Günler geçti ama Gaviel'in veya bahsettiği Selenophile'ların planını çözemedim. Daha önce  o yarı elfleri avlamıştım. Görünüşümü bilmeseler de adımı, Leserian'lığımı biliyorlardı. Bu yüzden ortalıkta olabildiğince az görünüyor, Göküstü'nde bulunarak Carlo'dan bilgi toplamaya çalışıyordum.

Hiçbir şey yoktu. İki tarafın da sessizliği sekiz gün sürdü. Dokuzuncu gün sirenlerden, Behemoth'a haber geldi.

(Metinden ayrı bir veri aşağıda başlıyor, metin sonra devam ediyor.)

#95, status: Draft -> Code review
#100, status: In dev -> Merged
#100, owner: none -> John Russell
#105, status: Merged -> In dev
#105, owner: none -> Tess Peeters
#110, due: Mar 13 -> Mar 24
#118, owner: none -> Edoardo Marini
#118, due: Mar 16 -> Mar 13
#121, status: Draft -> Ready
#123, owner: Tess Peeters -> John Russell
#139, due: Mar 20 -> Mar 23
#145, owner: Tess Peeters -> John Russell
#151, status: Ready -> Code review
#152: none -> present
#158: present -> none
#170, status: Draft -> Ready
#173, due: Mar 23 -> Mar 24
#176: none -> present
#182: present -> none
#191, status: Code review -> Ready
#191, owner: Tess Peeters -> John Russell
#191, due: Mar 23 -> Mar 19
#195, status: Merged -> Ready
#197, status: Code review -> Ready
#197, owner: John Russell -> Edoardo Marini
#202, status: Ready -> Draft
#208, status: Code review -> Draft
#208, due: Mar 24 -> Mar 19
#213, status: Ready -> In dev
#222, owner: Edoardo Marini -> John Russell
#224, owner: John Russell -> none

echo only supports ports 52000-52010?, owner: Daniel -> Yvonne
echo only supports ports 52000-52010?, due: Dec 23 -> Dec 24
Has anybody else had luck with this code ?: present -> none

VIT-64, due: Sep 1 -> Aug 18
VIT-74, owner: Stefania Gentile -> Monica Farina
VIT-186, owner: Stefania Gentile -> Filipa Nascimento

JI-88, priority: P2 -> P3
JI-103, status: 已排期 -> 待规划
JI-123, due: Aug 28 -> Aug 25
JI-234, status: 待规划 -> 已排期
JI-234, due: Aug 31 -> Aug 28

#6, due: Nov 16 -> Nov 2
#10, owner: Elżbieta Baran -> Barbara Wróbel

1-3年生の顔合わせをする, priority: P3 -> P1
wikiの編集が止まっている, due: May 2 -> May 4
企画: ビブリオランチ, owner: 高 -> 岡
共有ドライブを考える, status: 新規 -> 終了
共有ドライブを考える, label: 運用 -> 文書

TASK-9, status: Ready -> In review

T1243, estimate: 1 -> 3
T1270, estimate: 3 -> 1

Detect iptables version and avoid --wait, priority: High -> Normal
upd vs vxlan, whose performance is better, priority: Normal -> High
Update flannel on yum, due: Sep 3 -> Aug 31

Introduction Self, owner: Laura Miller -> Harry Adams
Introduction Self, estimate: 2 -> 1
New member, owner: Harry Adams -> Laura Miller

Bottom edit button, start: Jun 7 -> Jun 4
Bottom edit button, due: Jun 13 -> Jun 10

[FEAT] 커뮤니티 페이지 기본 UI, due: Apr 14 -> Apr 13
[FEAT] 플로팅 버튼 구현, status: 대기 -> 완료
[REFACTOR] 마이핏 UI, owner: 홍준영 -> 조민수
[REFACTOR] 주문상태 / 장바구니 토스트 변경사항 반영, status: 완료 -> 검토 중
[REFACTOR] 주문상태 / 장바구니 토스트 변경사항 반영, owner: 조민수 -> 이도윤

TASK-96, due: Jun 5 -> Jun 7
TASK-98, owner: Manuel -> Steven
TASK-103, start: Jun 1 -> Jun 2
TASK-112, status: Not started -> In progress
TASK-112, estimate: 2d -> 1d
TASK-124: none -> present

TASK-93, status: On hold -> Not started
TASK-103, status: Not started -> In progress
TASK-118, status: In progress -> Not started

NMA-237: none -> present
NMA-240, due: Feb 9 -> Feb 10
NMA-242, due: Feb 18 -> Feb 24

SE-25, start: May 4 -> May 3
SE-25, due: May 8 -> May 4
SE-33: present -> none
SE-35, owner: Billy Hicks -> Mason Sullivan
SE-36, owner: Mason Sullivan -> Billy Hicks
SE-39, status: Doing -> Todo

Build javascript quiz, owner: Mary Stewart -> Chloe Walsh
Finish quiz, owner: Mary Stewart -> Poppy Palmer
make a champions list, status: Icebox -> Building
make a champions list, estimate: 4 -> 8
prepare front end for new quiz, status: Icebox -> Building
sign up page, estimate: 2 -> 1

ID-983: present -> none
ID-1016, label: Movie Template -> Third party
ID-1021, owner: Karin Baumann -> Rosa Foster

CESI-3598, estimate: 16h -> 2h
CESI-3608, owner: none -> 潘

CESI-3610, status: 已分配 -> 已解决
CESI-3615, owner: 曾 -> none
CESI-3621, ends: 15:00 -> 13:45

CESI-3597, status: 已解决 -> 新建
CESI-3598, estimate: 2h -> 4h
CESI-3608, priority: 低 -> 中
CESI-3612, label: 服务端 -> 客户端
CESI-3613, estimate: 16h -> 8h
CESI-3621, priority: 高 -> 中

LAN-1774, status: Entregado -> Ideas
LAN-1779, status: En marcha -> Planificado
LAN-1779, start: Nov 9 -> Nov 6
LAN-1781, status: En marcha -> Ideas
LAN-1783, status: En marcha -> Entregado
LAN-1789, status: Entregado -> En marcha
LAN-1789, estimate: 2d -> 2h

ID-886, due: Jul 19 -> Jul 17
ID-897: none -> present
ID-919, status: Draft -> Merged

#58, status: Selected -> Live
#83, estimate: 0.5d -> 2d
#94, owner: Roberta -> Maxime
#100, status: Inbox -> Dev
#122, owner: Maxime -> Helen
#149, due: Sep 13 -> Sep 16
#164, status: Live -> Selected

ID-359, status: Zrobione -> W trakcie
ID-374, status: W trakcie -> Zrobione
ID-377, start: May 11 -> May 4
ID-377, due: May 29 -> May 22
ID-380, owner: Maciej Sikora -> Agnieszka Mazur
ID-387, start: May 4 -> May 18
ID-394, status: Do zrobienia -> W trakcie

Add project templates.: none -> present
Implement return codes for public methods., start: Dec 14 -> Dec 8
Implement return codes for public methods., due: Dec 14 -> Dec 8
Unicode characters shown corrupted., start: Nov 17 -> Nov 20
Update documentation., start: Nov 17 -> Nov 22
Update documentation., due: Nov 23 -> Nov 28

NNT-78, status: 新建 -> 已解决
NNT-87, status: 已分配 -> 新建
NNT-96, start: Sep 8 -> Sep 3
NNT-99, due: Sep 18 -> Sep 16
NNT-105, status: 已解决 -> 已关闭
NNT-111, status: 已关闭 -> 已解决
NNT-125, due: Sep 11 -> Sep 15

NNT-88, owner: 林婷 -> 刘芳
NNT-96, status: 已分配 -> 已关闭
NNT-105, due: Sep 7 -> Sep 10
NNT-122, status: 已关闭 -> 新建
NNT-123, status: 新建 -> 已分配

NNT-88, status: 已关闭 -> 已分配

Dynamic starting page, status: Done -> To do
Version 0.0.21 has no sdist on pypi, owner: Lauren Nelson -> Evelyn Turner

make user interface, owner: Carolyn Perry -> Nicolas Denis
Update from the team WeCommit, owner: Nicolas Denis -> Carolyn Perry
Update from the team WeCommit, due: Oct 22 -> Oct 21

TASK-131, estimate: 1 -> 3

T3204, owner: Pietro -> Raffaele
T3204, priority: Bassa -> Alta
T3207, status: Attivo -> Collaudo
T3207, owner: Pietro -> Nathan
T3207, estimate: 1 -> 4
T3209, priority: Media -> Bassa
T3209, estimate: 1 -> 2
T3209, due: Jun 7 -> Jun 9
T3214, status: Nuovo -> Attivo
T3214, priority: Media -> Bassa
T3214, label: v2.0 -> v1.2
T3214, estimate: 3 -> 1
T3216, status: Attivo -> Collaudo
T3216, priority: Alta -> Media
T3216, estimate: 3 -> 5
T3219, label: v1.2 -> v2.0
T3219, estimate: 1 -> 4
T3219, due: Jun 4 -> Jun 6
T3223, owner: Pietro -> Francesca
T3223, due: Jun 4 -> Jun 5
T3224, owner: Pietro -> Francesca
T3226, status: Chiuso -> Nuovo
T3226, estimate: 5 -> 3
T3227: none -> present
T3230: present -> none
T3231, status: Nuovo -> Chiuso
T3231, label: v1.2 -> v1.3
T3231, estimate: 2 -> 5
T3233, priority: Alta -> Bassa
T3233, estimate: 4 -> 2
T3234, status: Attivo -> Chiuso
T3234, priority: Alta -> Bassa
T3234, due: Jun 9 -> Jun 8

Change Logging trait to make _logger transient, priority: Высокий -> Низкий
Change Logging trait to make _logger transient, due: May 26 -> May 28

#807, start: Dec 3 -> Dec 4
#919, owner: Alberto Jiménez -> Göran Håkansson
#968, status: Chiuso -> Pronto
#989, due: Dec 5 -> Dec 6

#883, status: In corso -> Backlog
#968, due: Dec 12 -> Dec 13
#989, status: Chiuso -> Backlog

Baş şeytanın cehennemi boştu. Zindanlarından yükselen seslerin dışında, çocuk ruhlar bile ses çıkarmıyordu. Tek istediğim uyumaktı. Yemin ederim. O kadar yorgundum ki hislerimi tam tarif edebileceğim bir cümle yoktu. İki tarafın, hatta ortada kalan Carlo'nun bile dengesini sağlamak için oradan oraya koşturmuştum. Her şey düzenli gidiyordu ve bunu sağlamak aralıksız çalışmayı, dikkatli davranmayı gerektiriyordu.

Bu yüzden, sessizlik ninnisi beni mayıştırdı. Behemoth sirenlerle ilgili planının üzerine düşmüşken biraz kestirmemin sıkıntısı olmayacağına karar vermiştim. Kollarım göğsümde bağlıydı, oturduğum yerde hafifçe öne kayarak başımı sandalyenin sırtına yaslamıştım. Başım hafifçe sola düşmüştü, sonradan boynumun ağrıyacağını bile bile rahatsız şekilde uyukladım.

Gözlerim hafifçe açılıp kapanıyordu arada sırada, tetikteydim. Sabazios'u görür gibi olduğumda kaşlarım çatıldı, gözlerim yarım açıldı. Dikkatle bana bakışı yüzümü buruşturmama sebep oldu. Bu sefer yılan gözlerine sahipti. "Ne bakıyorsun?"